Рыцарь вскочил, грохнув ножнами о кресло, а его пальцы со скрежетом сдавили оловянный кубок.
– Благодарствуйте за угощение, но я ж тебя вот так…
– Молчать! Молчать, я сказал! – Филипп для убедительности хватил кулаком в подлокотник. – Займите место, сир! Извольте держать себя в руках! Это недопустимо!
Немец тяжко опустился назад, еще раз громыхнув мечом.

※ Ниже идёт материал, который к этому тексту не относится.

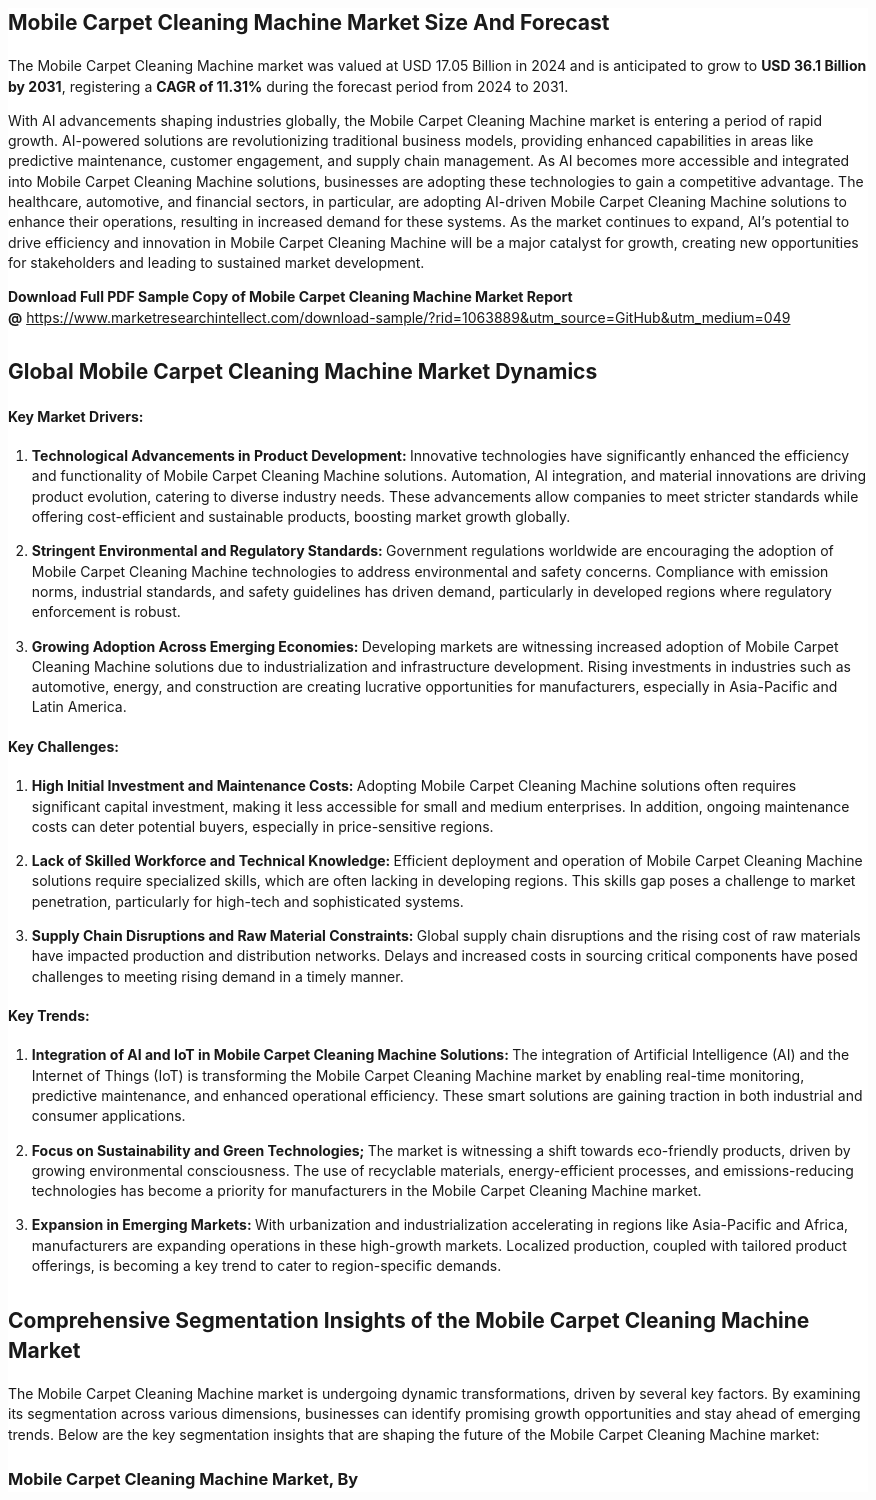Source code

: <h2>Mobile Carpet Cleaning Machine Market Size And Forecast</h2><p>The Mobile Carpet Cleaning Machine market was valued at USD 17.05 Billion in 2024 and is anticipated to grow to <strong>USD 36.1 Billion by 2031</strong>, registering a <strong>CAGR of 11.31%</strong> during the forecast period from 2024 to 2031.</p><p>With AI advancements shaping industries globally, the Mobile Carpet Cleaning Machine market is entering a period of rapid growth. AI-powered solutions are revolutionizing traditional business models, providing enhanced capabilities in areas like predictive maintenance, customer engagement, and supply chain management. As AI becomes more accessible and integrated into Mobile Carpet Cleaning Machine solutions, businesses are adopting these technologies to gain a competitive advantage. The healthcare, automotive, and financial sectors, in particular, are adopting AI-driven Mobile Carpet Cleaning Machine solutions to enhance their operations, resulting in increased demand for these systems. As the market continues to expand, AI’s potential to drive efficiency and innovation in Mobile Carpet Cleaning Machine will be a major catalyst for growth, creating new opportunities for stakeholders and leading to sustained market development.</p><p><strong>Download Full PDF Sample Copy of Mobile Carpet Cleaning Machine Market Report @</strong>&nbsp;<a href="https://www.marketresearchintellect.com/download-sample/?rid=1063889&amp;utm_source=GitHub&amp;utm_medium=049">https://www.marketresearchintellect.com/download-sample/?rid=1063889&amp;utm_source=GitHub&amp;utm_medium=049</a></p><h2>Global Mobile Carpet Cleaning Machine Market Dynamics</h2><h4><strong>Key Market Drivers:</strong></h4><ol><li><p><strong>Technological Advancements in Product Development:&nbsp;</strong>Innovative technologies have significantly enhanced the efficiency and functionality of Mobile Carpet Cleaning Machine solutions. Automation, AI integration, and material innovations are driving product evolution, catering to diverse industry needs. These advancements allow companies to meet stricter standards while offering cost-efficient and sustainable products, boosting market growth globally.</p></li><li><p><strong>Stringent Environmental and Regulatory Standards:&nbsp;</strong>Government regulations worldwide are encouraging the adoption of Mobile Carpet Cleaning Machine technologies to address environmental and safety concerns. Compliance with emission norms, industrial standards, and safety guidelines has driven demand, particularly in developed regions where regulatory enforcement is robust.</p></li><li><p><strong>Growing Adoption Across Emerging Economies:&nbsp;</strong>Developing markets are witnessing increased adoption of Mobile Carpet Cleaning Machine solutions due to industrialization and infrastructure development. Rising investments in industries such as automotive, energy, and construction are creating lucrative opportunities for manufacturers, especially in Asia-Pacific and Latin America.</p></li></ol><h4><strong>Key Challenges:</strong></h4><ol><li><p><strong>High Initial Investment and Maintenance Costs:&nbsp;</strong>Adopting Mobile Carpet Cleaning Machine solutions often requires significant capital investment, making it less accessible for small and medium enterprises. In addition, ongoing maintenance costs can deter potential buyers, especially in price-sensitive regions.</p></li><li><p><strong>Lack of Skilled Workforce and Technical Knowledge:&nbsp;</strong>Efficient deployment and operation of Mobile Carpet Cleaning Machine solutions require specialized skills, which are often lacking in developing regions. This skills gap poses a challenge to market penetration, particularly for high-tech and sophisticated systems.</p></li><li><p><strong>Supply Chain Disruptions and Raw Material Constraints:&nbsp;</strong>Global supply chain disruptions and the rising cost of raw materials have impacted production and distribution networks. Delays and increased costs in sourcing critical components have posed challenges to meeting rising demand in a timely manner.</p></li></ol><h4><strong>Key Trends:</strong></h4><ol><li><p><strong>Integration of AI and IoT in Mobile Carpet Cleaning Machine Solutions:&nbsp;</strong>The integration of Artificial Intelligence (AI) and the Internet of Things (IoT) is transforming the Mobile Carpet Cleaning Machine market by enabling real-time monitoring, predictive maintenance, and enhanced operational efficiency. These smart solutions are gaining traction in both industrial and consumer applications.</p></li><li><p><strong>Focus on Sustainability and Green Technologies;&nbsp;</strong>The market is witnessing a shift towards eco-friendly products, driven by growing environmental consciousness. The use of recyclable materials, energy-efficient processes, and emissions-reducing technologies has become a priority for manufacturers in the Mobile Carpet Cleaning Machine market.</p></li><li><p><strong>Expansion in Emerging Markets:&nbsp;</strong>With urbanization and industrialization accelerating in regions like Asia-Pacific and Africa, manufacturers are expanding operations in these high-growth markets. Localized production, coupled with tailored product offerings, is becoming a key trend to cater to region-specific demands.</p></li></ol><div class="article-main__content" data-test-id="publishing-text-block"><h2>Comprehensive Segmentation Insights of the Mobile Carpet Cleaning Machine Market</h2><p>The Mobile Carpet Cleaning Machine market is undergoing dynamic transformations, driven by several key factors. By examining its segmentation across various dimensions, businesses can identify promising growth opportunities and stay ahead of emerging trends. Below are the key segmentation insights that are shaping the future of the Mobile Carpet Cleaning Machine market:</p><h3><strong>Mobile Carpet Cleaning Machine Market, By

– Прошу простить моего помощника, – молодой бургундец церемонно поклонился, приложив руку к груди. – Очень тяжелая дорога, знаете ли, мы все вымотались до последнего предела. Еще раз приношу искренние извинения вместе с благодарностью за посильную заботу о подданных его милости.
– О, оставьте! Я все понимаю, тем более дорога вам выпала непростая. Снаряжение выглядит уж очень говоряще – ведь вам довелось побывать в бою?
Доктор, казалось, был счастлив беседовать с вежливым рыцарем, когда его почтенное врачебное звание не ругают «клистирной трубкой» и не угрожают расправой. Из двери у лестницы выглядывали испуганные слуги, позади которых виднелись дюжие фигуры кутилье, прибежавших на шум.